Multiple regression analysis showed that study hours per day were a strong positive predictor of GPA (β = 0.154, p < 0.001). Sleep hours and social hours were not individually significant predictors of GPA. However, an interaction effect between study hours and sleep hours was observed (β = 0.0051, p = 0.038), suggesting that the benefits of studying are greater when students obtain sufficient sleep.
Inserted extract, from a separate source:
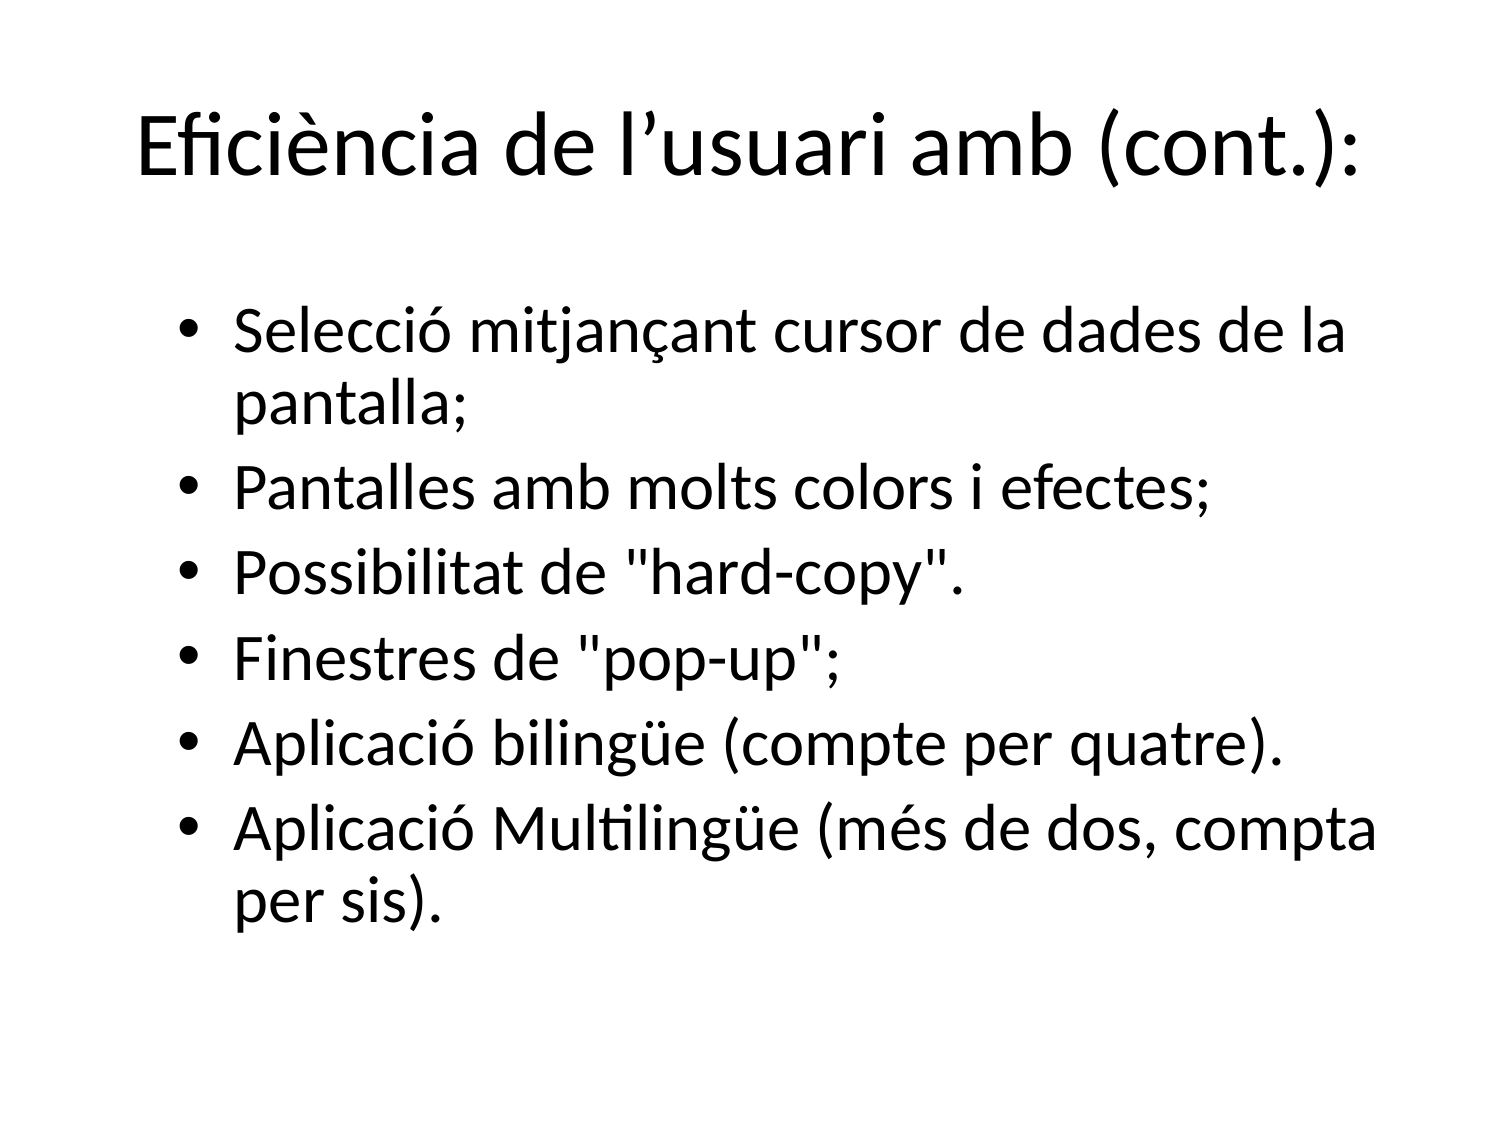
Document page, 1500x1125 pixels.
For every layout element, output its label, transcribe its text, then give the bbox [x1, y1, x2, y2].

A multinomial logistic regression examining predictors of stress levels indicated that increased sleep hours were associated with lower levels of stress, while higher study hours were associated with increased stress.
Overall, these results suggest that while studying is the primary driver of academic performance, adequate sleep plays an important role in reducing stress and enhancing the effectiveness of studying.